How an intruder can upload files on a WordPress site?


I have installed a Demo WordPress on one of my websites and kept it idle. Today I received a warning email from the server that there is a suspicious file (.php) on that account.

When I logged into that account, I saw many new folders, files were created.
How this could be possible?
How can someone upload files, folders on our root folder without having our access?

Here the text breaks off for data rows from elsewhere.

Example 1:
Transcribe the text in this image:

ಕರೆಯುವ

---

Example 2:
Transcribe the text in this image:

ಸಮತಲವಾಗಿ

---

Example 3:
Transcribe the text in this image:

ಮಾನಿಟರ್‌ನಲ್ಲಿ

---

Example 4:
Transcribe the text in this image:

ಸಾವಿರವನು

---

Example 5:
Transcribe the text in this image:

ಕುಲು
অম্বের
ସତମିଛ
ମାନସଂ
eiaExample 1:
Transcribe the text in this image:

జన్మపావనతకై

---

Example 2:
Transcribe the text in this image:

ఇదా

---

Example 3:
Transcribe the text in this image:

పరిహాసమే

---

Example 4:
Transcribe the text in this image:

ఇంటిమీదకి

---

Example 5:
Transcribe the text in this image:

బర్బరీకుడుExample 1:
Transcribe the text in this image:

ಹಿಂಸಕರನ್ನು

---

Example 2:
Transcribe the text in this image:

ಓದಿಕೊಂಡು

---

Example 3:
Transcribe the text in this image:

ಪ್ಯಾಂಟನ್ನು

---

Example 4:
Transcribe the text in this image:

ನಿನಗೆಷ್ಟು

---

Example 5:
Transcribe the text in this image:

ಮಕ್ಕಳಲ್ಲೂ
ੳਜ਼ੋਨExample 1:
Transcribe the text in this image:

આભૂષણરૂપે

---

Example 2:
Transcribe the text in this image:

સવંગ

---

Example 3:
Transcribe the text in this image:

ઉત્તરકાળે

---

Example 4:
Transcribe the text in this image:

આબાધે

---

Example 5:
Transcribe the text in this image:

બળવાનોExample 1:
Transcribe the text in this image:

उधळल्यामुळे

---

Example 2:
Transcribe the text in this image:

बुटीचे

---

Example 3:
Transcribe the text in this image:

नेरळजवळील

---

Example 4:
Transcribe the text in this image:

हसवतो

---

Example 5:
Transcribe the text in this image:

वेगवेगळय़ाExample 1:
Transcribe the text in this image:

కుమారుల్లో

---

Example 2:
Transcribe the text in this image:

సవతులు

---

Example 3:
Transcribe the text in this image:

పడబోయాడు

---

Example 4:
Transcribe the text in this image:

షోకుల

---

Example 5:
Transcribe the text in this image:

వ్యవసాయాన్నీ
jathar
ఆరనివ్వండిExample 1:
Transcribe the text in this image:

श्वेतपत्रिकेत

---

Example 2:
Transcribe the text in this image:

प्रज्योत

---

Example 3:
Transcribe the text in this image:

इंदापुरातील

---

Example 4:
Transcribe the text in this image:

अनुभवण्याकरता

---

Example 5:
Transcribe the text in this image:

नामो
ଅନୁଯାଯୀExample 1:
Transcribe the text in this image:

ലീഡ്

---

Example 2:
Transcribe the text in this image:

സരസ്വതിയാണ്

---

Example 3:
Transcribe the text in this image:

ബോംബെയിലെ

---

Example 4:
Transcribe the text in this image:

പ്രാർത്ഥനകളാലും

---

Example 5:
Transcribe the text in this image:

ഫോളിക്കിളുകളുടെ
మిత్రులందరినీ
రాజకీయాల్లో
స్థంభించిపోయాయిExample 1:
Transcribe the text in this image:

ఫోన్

But now I have deleted all those files from the root folder, trash folder, and temp folder. But I couldn’t find the trace on which the intruder entered into my WordPress.
I checked ftp logs, cPanel logs etc but no traces. Can someone help me to tackle this issue?
I want to prevent this activity in future.


I have few questions

This is poll only for you (@MyilRaj)

  • Was your WordPress updated in the real time?
  • Yes, WordPress, theme and plugins was updated.
  • No

0 voters

  • Do you use strong and unique password?
  • Strong and unique
  • Same password everywhere

0 voters

  • By chance, did you installed any abandoned plugin?
  • I don’t know
  • May be!

0 voters

  • Was there any nulled stuff?
  • Nope!
  • Yes

0 voters


I installed 2019 theme and optimized the site. That’s all.

Plugin Installed:
Yoast SEO
WP Optimize

I never choose Nulled Theme or Plugins.


I am interested in looking into this issue. Can you message me?


Already messaged u bro


Replied there. Please check.


Never use nulled or cracked themes & plugin
Otherwise you’re website may be hacked.
Because their coding is they are nulled.